Information extraction (IE) is a broad area in both the natural language processing (NLP) and the Web communities. The main goal of IE is to extract useful information from raw documents and webpages. For example, given a product webpage, one might want to extract attributes like the name of the product, its date of production, price and seller.
A few decades ago, such extractors were built painstakingly using rules. In the modern artificial intelligence (AI) community, IE is done using machine learning. Supervised machine learning methods take a training set of webpages, with gold standard extractions, and learn an IE function based on statistical models like conditional random fields and even deep neural nets.
Traditional IE, assumed in our article, assumes a particular schema according to which information must be extracted and typed. A schema for e-commerce might include the attributes mentioned earlier, such as price and date. Domain-specific applications, such as human trafficking, generally require the schema to be specific and fine-grained, supporting attributes of interest to investigators, including phone number, address and also physical features such as hair color and eye color.
AI is not a solved problem, and IE has proven to be a difficult problem in the NLP community for non-traditional domains like human trafficking. Unlike ordinary domains, such as news and e-commerce, training and evaluation datasets for human trafficking IE are not available, and it is also not straightforward to collect such labeled datasets using traditional methods like crowdsourcing, due to the sensitivity of the domain.
While minimally supervised or even unsupervised IE (which only require a few, or even no, labels) can be used, especially with a good sprinkling of domain knowledge, the problem of evaluation remains. Simply put: how can one know whether the IE is good enough without a large, labeled dataset?
The conventional answer is that this is not possible. But we argue that, given a sufficiently large set of documents over which an IE program has been executed, we can use the dependencies between extractions to reason about IE performance.
What do we mean by ‘a dependency?’
Consider the network illustrated in the figure above. In this kind of network, called attribute extraction network (AEN), we model each document as a node. An edge exists between two nodes if their underlying documents share an extraction (in this case, names). For example, documents D1 and D2 are connected by an edge because they share the extraction ‘Mayank.’ Note that constructing the AEN only requires the output of an IE, not a gold standard set of labels.
Our primary hypothesis in the article was that, by measuring network-theoretic properties (like the degree distribution, connectivity etc.) of the AEN, correlations would emerge between these properties and IE performance metrics like precision and recall, which require a sufficiently large gold standard set of IE labels to compute. The intuition is that IE noise is not random noise, and that the non-random nature of IE noise will show up in the network metrics. Why is IE noise non-random? We believe that it is due to ambiguity in the real world over some terms, but not others.
For example, ‘Charlotte’ is a more ambiguous location term than ‘London,’ since Charlotte is the name of a (fairly well known) city in the US state of North Carolina, whereas London is predominantly used in a location context (though it may occasionally emerge as someone’s name). The hypothesis is that, if an IE system mis-extracts Charlotte from a document once, it will (all things equal) mis-extract it from other documents as well. In other words, IE mistakes are not random incidents.

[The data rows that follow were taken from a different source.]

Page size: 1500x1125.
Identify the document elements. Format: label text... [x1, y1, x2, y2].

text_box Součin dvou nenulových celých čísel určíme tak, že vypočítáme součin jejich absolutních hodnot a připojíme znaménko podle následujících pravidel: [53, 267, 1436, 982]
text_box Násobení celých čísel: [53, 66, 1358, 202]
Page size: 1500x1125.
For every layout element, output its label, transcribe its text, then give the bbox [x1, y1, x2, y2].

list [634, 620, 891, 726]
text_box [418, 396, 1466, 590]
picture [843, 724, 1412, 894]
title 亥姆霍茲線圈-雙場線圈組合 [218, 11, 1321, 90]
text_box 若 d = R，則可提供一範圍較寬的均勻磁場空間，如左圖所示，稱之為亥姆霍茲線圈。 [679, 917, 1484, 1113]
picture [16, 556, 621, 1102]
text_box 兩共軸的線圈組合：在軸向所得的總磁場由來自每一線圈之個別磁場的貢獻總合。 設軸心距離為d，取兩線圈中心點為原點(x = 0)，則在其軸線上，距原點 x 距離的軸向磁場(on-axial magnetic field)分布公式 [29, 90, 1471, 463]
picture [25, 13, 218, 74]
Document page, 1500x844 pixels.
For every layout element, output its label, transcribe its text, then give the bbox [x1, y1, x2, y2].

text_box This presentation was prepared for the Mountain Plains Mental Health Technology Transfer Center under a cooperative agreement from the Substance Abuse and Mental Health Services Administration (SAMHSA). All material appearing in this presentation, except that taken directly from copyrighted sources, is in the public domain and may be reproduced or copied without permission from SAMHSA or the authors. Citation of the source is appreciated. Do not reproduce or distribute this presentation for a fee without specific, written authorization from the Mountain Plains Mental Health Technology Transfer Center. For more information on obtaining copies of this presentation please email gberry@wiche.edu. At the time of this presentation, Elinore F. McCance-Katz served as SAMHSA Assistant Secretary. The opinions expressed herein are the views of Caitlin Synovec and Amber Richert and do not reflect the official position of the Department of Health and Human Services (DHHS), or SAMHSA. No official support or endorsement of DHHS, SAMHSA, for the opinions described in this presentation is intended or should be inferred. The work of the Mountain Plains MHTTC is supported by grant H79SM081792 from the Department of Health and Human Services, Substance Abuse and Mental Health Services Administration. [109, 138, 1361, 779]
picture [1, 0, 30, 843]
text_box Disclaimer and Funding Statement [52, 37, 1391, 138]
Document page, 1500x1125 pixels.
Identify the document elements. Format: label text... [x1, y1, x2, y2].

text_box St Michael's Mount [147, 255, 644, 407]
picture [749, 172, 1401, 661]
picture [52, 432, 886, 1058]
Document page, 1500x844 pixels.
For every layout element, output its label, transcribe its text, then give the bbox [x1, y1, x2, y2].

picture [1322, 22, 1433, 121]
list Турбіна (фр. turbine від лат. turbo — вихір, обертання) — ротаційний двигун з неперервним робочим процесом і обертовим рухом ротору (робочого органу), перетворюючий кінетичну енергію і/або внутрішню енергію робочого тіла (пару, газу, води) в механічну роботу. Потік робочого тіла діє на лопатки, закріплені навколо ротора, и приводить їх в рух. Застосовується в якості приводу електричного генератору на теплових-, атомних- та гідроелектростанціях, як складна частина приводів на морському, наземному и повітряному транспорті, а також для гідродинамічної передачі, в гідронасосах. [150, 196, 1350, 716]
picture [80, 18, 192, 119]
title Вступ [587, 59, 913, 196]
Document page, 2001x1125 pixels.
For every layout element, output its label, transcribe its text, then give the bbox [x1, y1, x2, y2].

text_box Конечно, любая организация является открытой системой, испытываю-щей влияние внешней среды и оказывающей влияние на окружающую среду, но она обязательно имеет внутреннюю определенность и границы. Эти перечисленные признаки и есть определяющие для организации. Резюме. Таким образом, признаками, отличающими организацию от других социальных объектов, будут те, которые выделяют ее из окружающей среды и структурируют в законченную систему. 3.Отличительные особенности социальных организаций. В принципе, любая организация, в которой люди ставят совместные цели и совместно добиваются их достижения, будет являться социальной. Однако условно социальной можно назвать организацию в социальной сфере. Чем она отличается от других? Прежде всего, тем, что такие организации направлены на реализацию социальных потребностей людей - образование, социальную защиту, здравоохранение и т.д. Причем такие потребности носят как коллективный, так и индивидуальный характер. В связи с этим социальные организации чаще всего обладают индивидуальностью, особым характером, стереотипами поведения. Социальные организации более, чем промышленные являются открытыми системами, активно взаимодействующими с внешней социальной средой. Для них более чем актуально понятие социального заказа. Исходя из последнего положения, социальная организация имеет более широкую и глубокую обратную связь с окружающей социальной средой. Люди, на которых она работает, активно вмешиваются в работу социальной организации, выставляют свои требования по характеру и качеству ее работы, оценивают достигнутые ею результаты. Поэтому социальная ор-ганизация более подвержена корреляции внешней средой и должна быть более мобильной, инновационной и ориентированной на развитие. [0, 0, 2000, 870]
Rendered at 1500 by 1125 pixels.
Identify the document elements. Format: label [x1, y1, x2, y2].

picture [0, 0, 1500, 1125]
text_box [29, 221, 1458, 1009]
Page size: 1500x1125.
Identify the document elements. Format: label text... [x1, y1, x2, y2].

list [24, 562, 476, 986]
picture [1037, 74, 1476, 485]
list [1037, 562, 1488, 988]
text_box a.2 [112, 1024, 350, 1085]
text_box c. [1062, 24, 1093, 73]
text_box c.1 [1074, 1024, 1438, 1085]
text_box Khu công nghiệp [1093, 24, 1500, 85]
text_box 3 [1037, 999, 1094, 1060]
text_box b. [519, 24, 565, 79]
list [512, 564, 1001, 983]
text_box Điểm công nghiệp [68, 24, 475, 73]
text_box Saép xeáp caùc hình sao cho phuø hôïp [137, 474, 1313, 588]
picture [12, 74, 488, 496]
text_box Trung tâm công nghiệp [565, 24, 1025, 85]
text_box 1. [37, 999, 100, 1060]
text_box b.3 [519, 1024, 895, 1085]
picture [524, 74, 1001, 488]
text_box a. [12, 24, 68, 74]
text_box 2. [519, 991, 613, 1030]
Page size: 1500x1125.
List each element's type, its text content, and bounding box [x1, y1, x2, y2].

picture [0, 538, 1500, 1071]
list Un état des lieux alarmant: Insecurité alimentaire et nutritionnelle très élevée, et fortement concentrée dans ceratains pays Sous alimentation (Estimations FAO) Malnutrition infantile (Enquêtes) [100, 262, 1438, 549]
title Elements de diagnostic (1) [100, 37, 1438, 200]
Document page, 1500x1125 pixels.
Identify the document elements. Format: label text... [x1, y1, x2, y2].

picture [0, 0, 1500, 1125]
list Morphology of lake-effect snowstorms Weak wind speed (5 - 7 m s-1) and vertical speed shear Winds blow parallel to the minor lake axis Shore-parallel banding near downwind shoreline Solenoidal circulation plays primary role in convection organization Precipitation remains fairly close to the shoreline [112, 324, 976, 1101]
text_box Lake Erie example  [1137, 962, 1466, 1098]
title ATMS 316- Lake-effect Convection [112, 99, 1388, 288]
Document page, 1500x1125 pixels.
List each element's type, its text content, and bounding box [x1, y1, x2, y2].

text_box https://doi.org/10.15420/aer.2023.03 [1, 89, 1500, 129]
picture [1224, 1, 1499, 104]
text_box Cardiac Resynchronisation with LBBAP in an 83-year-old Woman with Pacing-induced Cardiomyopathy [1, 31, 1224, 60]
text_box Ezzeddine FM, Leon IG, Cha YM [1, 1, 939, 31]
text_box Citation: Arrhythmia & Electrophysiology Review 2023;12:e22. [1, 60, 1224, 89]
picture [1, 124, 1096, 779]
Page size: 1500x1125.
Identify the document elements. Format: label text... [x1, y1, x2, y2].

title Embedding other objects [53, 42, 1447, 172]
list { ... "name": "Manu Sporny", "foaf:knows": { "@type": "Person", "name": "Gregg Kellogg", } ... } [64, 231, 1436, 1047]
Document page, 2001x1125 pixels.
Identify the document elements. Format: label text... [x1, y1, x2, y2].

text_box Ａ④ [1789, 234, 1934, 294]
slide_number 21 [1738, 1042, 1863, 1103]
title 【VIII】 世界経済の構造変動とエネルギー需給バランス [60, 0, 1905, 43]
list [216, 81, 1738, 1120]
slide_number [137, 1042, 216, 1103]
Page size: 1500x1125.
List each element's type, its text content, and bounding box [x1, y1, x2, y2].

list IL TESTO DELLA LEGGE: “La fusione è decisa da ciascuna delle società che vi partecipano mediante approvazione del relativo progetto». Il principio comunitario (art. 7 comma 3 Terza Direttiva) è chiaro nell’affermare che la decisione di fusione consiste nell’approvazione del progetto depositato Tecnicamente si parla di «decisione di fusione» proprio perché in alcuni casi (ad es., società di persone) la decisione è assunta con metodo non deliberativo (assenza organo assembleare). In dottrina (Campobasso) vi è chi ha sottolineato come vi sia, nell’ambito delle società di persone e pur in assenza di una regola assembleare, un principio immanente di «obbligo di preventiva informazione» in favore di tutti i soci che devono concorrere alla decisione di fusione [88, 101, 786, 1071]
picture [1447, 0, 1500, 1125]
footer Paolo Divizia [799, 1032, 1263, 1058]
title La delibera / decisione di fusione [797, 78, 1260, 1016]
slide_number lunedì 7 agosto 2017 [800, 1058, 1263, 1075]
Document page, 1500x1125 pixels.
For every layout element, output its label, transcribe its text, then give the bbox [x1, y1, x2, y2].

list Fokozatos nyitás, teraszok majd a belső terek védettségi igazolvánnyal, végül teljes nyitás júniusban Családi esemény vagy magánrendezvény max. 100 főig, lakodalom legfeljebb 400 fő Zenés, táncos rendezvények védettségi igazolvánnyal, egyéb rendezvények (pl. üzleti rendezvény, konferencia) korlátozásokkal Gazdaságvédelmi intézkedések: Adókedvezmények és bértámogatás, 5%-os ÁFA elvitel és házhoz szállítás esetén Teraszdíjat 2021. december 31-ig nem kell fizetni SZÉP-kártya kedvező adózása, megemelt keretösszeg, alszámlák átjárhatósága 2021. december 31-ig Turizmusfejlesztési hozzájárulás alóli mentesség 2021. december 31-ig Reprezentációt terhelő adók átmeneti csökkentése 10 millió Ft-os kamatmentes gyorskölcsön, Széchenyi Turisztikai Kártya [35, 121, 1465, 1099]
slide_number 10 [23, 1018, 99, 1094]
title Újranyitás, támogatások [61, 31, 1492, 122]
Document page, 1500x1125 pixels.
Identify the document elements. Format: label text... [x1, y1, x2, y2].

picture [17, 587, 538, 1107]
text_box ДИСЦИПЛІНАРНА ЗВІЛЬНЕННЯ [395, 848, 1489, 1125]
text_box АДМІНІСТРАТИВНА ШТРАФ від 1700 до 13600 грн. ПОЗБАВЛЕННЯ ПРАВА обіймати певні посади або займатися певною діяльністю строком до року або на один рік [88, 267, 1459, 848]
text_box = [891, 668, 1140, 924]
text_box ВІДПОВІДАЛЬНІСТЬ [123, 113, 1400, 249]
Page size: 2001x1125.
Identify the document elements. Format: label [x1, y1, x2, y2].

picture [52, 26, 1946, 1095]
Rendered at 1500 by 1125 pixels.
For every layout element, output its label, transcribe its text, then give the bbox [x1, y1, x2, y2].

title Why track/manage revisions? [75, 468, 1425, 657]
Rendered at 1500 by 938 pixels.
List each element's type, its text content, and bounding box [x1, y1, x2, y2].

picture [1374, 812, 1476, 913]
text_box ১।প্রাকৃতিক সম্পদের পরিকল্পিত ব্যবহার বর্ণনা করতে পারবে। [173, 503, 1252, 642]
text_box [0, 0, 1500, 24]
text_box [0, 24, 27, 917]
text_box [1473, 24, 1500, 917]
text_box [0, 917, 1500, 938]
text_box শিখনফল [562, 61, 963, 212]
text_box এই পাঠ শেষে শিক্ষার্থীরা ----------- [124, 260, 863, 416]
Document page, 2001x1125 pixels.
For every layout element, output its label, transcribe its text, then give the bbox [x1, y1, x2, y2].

By mapping IE outputs as a network, we are able to quantify the non-random nature of these mistakes and estimate the performance of the IE on the dataset as a whole.
Because we had access to such a gold standard set, painstakingly constructed by social scientists over millions of sex advertisements scraped from the Internet, we were able to study these correlations across three important attributes (names, phone numbers and locations) and determine that such correlations do exist, especially for the precision metric.
In our experiments, we construct an AEN for each extraction class of interest, such as a separate AEN is constructed for phone number extractions, name extractions (as in the figure, etc.) In the future, an interesting line of work that we are looking into is to construct a multi-network where all the extractions are modeled jointly in a single multi-class. Our hypothesis is that our results and predictions can be improved even further by considering such joint models.
The takeaway of this work is that, in AI systems that exhibit dependencies, ours may be an exciting methodology for studying the performance of these systems. Historically, network science has been used primarily for the study of ‘non-abstract’ interactions that are typically amenable to observations such as friendships, co-citations and protein-protein interactions. In contrast, the AEN is a highly abstract network of an IE system’s outputs, albeit still based on actual observations. However, its consequences are very real: it can be used to compare and (approximately) evaluate systems without an actual, painstakingly acquired ground truth.